Heat pump market trends and developments: joining the dots

Credits: EHPA

Understanding the latest trends in the heat pump sector is essential for manufacturers, policymakers, and consumers. Tracking technological developments, regulatory changes, and pricing dynamics allows the industry to plan and adapt as needed. It also means producers can improve the quality of their products and foster innovation, decision-makers to plan long-term and consumers to make informed decisions and better understand the technology. 

To shed more light on the latest market tendencies, EHPA organised a webinar on 21 March, entitled, ‘Market Trends and Developments of the Renewable Heating and Cooling Sector’. The webinar was part of the EU-funded project ‘European Technology and Innovation Platform on Renewable Heating and Cooling’ (RHC-ETIP).  

The online event brought together three experts from the clean heating and cooling sector:  Christoph Brunner – CEO of AEE INTEC Austria; Neil Turley – Managing and Engineering Director at Netgreen.eu OU and Netgreensolar Ltd and Andrea Voigt – Vice President and Head of Global Public Affairs and Sustainability at Danfoss Climate Solutions. The panellists had the chance to present and to answer the audience’s questions.  

One of the biggest trends in the market is heat pumps’ growing role in industrial decarbonisation, said Christoph Brunner.  

There are three major areas to consider when it comes to industrial decarbonisation: energy supply, industrial processes and circular economy. Heat pumps – which are highly efficient, can be powered through renewable electricity and can recover waste heat – are crucial in all three” he explained.  

Other trends include the integration of digital tools into heat pump systems and the increase of solar-thermal energy supply for heat pumps, concluded Brunner.  

He was echoed by Neil Turley, who explained how the rooftop photovoltaic and heat pump combination has become increasingly common, especially in Mediterranean regions.  

However, if Europe wants to scale up heat pump installations, as laid out in REPowerEU, it must confront the elephant in the room – its old building stock – Turley noted.  

Retrofits can be challenging. Building codes are different throughout Europe, some local grid infrastructures are obsolete and, often, there is a poor understanding of building services and heat pump integration designed. Governments should use a ‘stick and carrot’ approach, issuing standards and regulations in combination with subsidies to support consumers,” said Turley.  

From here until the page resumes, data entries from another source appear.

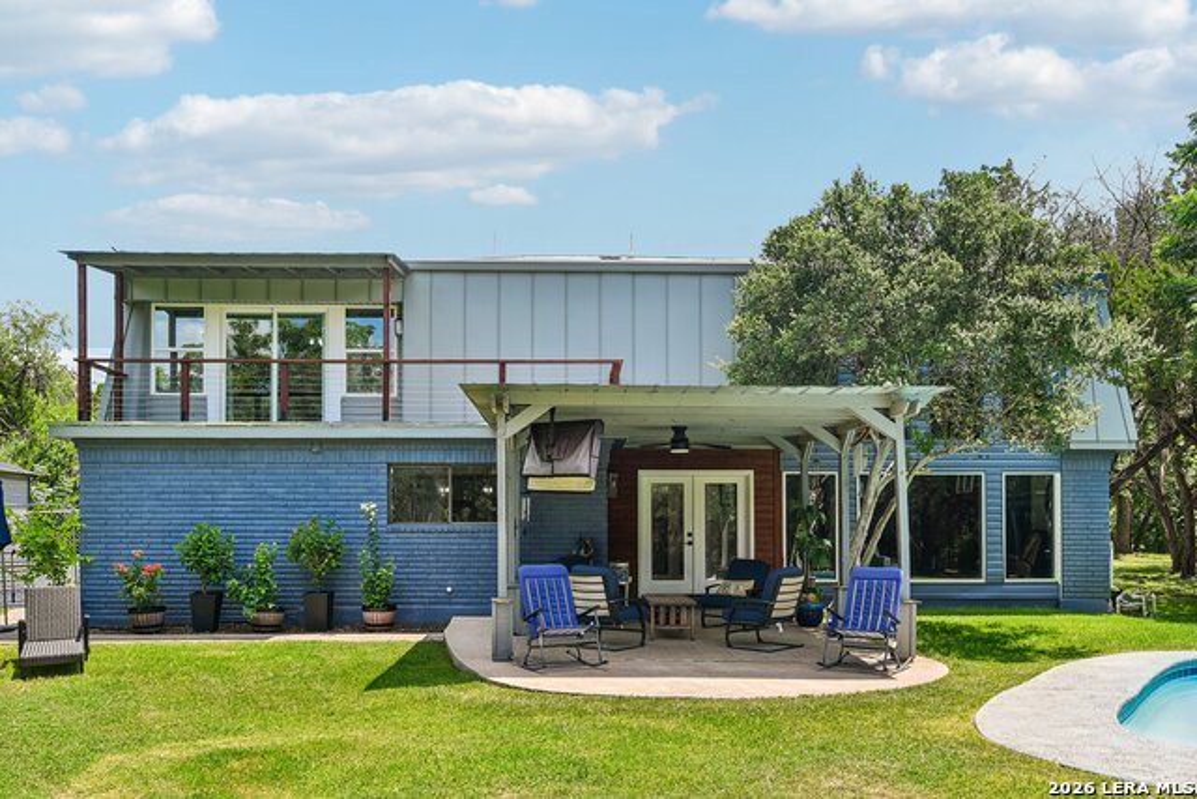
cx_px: 598
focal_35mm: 30
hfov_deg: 61.9
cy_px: 400
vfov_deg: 43.6
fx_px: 998
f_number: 8
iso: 400
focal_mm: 30
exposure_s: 1/250
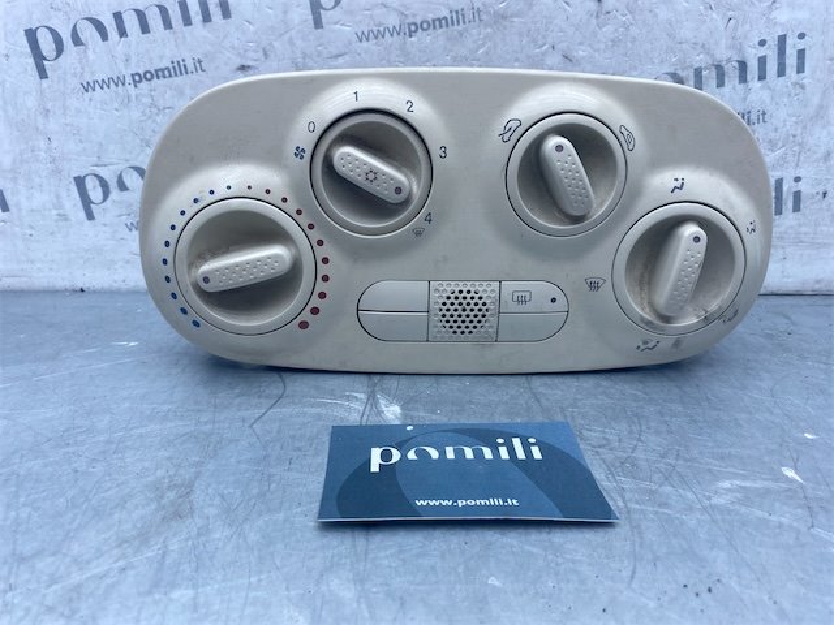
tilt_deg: -20.9
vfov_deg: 53.1
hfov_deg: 67.3
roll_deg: -0.6
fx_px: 626
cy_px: 312
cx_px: 417
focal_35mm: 26
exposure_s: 1/576
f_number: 1.8
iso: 32
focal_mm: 4.25
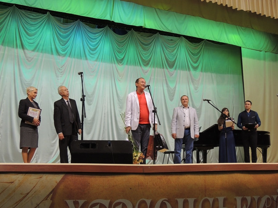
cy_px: 104
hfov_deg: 46.8
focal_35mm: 40
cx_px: 139
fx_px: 321
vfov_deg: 36.0
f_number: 3.3
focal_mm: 7.1
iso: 400
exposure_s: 1/40
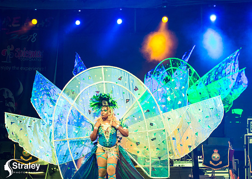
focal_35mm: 100
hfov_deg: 20.0
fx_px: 715
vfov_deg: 14.3
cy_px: 99
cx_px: 116
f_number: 5.6
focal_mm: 70
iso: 2500
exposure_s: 1/160
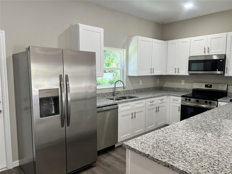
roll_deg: -0.1
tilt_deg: -6.3
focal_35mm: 26
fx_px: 174
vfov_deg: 53.1
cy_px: 87
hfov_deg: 67.3
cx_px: 116
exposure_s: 1/120
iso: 100
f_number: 1.5
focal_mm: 5.7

To put it in the words of Andrea Voigt, who took the floor for the last presentation: “If you talk about building renovations, it is impossible not to mention the Energy Performance of Buildings Directive (EPBD).”  

Recently adopted by the European Parliament, the directive requires EU states to incentivise renovations and make buildings zero-emission by 2050. It also establishes a timeline to phase out fossil fuel boilers and fossil fuel subsidies.  

Decarbonising our buildings is a massive task, therefore we need to break down the silos. We need more synergy between the heat pump and the district heating and cooling sectors, for instance. Consumers must be aware that renewable solutions are also energy-efficient and governments that energy and climate policies are actually complementary,” explained Voigt.   

Some cities, like Sonderborg in Denmark, are already implementing this holistic approach through public-private partnerships. If Sonderborg is doing it, then your city can probably do it too!” she said.